Required action →
Please copy everything from the line containing "### Testing Requirements" down to the line containing "Fragment Shader : <br />", swapping "Load testing" for "Stress testing" and leaving all else as it is. Leave the pictures out of your answer.

Records shown →

——

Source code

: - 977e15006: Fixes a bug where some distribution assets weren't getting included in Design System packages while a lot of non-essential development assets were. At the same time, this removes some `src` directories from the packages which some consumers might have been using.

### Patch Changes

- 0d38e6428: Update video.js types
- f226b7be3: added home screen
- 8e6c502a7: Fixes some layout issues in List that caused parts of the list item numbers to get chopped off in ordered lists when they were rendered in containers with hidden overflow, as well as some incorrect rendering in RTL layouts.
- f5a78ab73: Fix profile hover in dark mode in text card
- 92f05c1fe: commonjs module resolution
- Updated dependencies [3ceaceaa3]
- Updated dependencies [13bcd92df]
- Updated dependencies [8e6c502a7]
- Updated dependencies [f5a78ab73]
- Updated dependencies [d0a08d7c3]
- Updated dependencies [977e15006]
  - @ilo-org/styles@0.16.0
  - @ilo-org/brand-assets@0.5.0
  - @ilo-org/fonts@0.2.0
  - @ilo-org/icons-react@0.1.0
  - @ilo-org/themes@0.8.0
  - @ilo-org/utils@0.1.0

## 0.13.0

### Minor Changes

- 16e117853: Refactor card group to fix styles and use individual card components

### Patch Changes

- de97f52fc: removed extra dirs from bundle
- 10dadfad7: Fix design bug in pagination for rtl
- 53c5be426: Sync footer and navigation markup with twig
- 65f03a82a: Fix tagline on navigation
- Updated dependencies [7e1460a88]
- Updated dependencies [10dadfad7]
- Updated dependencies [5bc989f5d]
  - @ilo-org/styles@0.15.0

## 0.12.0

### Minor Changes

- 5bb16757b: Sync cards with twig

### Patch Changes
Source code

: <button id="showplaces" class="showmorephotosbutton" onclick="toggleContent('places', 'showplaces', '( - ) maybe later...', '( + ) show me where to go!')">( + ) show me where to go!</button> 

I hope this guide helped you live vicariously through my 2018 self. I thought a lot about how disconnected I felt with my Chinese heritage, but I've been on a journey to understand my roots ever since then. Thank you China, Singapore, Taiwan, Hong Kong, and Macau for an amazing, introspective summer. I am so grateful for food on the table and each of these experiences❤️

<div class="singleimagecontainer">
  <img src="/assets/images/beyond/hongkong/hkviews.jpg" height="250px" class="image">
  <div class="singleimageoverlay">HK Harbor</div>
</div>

——

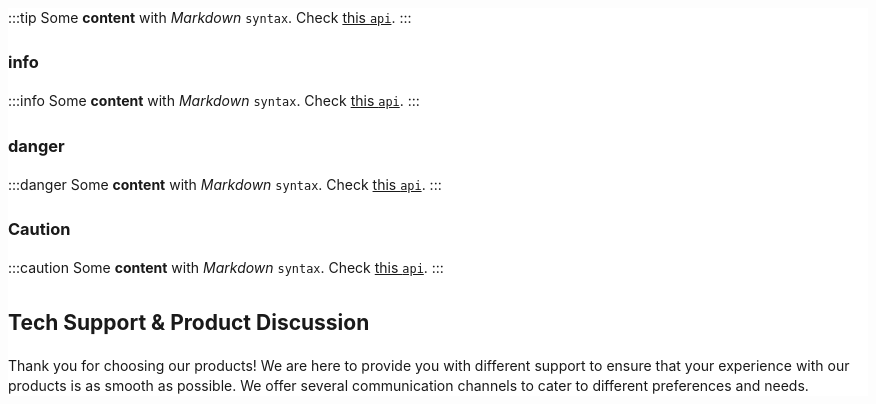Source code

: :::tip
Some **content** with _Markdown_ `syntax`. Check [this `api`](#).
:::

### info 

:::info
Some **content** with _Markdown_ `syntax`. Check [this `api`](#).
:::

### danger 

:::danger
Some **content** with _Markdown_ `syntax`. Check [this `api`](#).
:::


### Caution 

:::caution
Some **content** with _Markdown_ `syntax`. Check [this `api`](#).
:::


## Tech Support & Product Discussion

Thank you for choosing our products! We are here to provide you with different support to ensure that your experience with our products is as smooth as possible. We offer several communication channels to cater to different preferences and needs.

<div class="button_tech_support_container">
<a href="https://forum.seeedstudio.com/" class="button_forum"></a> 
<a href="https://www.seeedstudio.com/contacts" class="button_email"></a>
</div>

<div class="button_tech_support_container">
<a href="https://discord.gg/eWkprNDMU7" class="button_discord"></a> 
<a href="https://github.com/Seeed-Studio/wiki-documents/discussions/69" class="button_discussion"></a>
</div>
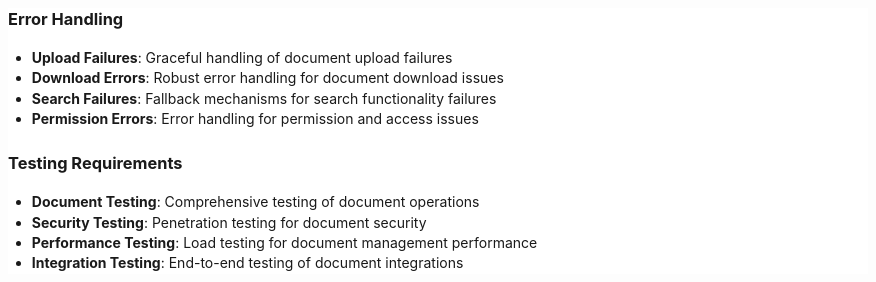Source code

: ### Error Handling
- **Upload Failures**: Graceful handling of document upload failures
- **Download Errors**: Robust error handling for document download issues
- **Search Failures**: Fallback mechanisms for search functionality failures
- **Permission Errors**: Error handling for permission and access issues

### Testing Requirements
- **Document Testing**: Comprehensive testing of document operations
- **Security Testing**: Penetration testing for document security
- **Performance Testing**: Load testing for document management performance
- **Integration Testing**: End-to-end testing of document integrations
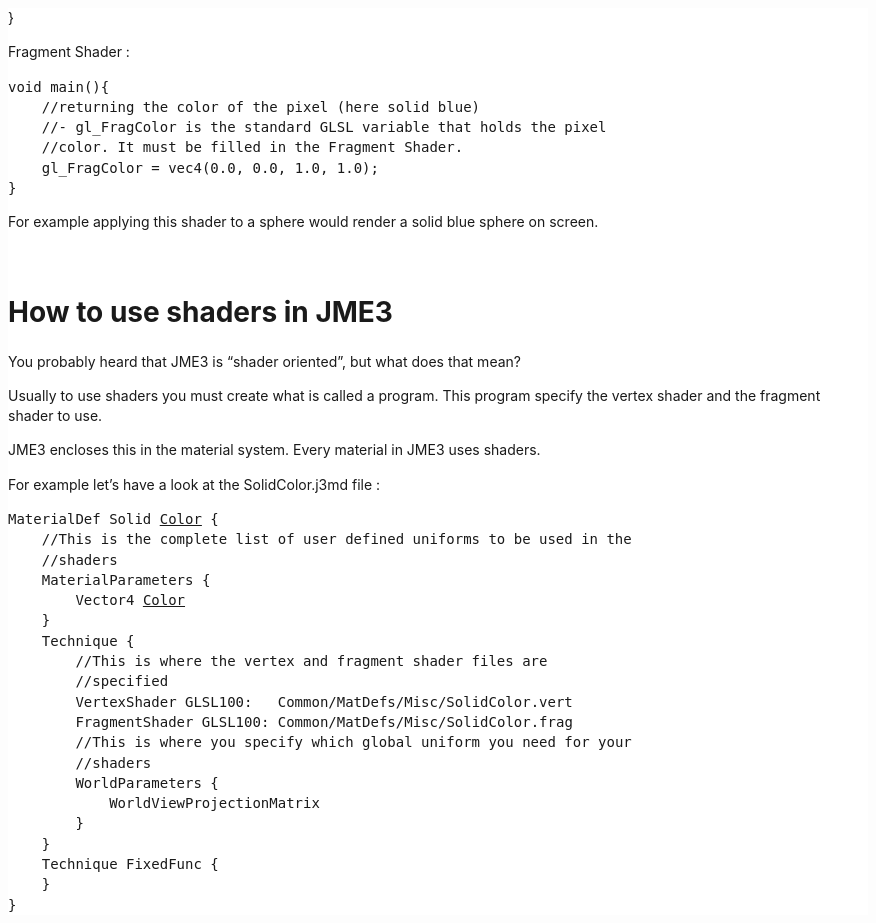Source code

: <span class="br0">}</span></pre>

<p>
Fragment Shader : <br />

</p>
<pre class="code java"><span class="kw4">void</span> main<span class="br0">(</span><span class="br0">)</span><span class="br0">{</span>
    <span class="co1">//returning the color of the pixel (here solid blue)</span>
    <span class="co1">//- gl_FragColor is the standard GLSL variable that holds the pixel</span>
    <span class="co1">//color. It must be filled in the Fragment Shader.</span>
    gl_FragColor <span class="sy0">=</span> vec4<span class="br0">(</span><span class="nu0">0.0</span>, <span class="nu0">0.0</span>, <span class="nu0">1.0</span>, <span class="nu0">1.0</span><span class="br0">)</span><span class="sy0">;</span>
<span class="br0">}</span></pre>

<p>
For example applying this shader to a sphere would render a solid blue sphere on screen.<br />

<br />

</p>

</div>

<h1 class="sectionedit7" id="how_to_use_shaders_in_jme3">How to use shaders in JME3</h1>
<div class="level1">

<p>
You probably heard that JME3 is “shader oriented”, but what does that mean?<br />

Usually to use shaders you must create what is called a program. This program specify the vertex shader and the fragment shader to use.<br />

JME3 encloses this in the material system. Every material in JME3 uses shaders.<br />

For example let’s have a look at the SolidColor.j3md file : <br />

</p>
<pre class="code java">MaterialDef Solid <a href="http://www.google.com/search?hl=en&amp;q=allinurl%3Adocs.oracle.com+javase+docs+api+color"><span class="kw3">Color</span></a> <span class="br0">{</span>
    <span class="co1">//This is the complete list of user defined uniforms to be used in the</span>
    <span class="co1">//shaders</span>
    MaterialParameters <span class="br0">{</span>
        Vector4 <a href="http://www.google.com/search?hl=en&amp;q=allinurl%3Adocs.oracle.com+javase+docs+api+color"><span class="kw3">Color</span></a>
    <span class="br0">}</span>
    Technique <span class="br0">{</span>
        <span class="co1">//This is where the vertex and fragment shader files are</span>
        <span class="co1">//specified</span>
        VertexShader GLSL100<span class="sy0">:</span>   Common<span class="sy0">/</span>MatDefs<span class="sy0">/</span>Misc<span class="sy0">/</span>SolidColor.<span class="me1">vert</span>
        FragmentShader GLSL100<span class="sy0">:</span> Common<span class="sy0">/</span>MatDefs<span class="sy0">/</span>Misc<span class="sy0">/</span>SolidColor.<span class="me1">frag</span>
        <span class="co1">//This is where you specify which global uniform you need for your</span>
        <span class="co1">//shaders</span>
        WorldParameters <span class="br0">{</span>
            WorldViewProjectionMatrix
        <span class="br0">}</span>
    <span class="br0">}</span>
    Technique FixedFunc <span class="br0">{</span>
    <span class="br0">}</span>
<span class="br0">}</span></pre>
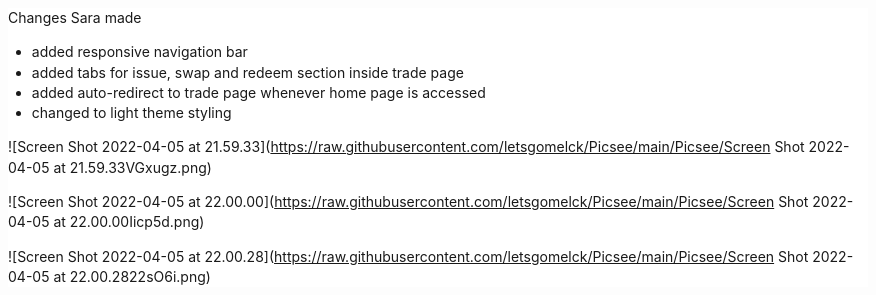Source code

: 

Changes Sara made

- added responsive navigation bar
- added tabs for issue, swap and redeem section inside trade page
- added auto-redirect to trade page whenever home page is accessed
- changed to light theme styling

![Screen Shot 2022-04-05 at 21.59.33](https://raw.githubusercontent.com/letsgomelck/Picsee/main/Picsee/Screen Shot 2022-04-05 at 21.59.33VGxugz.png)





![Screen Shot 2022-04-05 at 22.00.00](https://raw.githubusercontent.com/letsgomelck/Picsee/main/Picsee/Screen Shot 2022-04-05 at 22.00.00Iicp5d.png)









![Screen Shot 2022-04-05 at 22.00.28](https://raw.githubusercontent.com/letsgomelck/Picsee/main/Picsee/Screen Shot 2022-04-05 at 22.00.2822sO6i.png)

——

Exercise answer →
### Testing Requirements
- **Document Testing**: Comprehensive testing of document operations
- **Security Testing**: Penetration testing for document security
- **Performance Testing**: Stress testing for document management performance
- **Integration Testing**: End-to-end testing of document integrations
Source code

: <span class="br0">}</span></pre>

<p>
Fragment Shader : <br />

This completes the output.